The phone rang several times, and Bern tried to imagine why it wasn’t answered right away. What did a man like Mondragon do at dusk, without a face?

“Hello, Paul,” Mondragon said.

“Okay,” Bern said, “I’ll do it.”

“Good,” Mondragon said quickly, although without seeming eager. “Then you can leave immediately?”

“No. I’ve got to make arrangements for someone to look after the house. Maybe by tomorrow afternoon. I’ll try to book a flight.”
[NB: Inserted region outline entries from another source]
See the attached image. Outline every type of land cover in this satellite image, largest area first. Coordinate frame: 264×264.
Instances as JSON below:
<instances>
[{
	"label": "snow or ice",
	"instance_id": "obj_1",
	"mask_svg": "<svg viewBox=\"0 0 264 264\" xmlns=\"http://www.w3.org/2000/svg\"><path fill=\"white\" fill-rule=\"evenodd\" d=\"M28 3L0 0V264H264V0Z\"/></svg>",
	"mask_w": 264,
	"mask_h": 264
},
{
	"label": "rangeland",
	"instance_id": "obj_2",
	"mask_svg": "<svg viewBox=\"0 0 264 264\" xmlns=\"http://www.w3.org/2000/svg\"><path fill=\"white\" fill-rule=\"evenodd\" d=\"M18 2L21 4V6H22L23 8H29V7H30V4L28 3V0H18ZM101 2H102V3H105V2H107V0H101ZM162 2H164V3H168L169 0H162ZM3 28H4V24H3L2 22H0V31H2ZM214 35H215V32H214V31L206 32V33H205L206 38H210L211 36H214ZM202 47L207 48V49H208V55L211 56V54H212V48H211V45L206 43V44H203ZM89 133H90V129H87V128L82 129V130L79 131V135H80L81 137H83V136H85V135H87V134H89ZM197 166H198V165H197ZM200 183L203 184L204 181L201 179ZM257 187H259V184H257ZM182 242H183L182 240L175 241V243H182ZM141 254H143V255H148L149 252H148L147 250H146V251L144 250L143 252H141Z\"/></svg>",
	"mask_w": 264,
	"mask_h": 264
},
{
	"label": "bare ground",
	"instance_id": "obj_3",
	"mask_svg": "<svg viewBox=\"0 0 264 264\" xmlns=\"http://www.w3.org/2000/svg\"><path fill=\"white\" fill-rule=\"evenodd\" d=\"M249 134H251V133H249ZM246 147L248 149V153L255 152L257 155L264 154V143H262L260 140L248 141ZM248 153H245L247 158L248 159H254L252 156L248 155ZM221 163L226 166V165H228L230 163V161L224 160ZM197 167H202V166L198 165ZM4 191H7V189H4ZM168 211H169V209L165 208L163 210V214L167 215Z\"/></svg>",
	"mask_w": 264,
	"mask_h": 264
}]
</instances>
“Not necessary. I’ll fly you down. It’s important that you arrive at Jude’s place at night. We don’t want anyone to see you for several days, until you’ve had some time to be briefed.”

“How does that happen?”

“We have someone who knew Jude very well. That person will have everything you will need to be briefed. Be ready by seven o’clock in the evening. Someone will pick you up and take you to a charter plane. It’s a two-hour flight. In Mexico City, someone will meet you and take you to Jude’s place in Condesa.”

“I hope to hell this is something I can handle.”

“We are well aware that you are not a professional, Paul. We’ll do everything we can to make this work for you. Everyone is working toward the same goal.”

“You want this guy to think Jude’s still alive,” Bern said. “You’ve got to know that this kind of thing can’t be taken too far.”

“Yes, we do know that. But we are going to take it as far as we can.”

And without another word, Mondragon ended the call.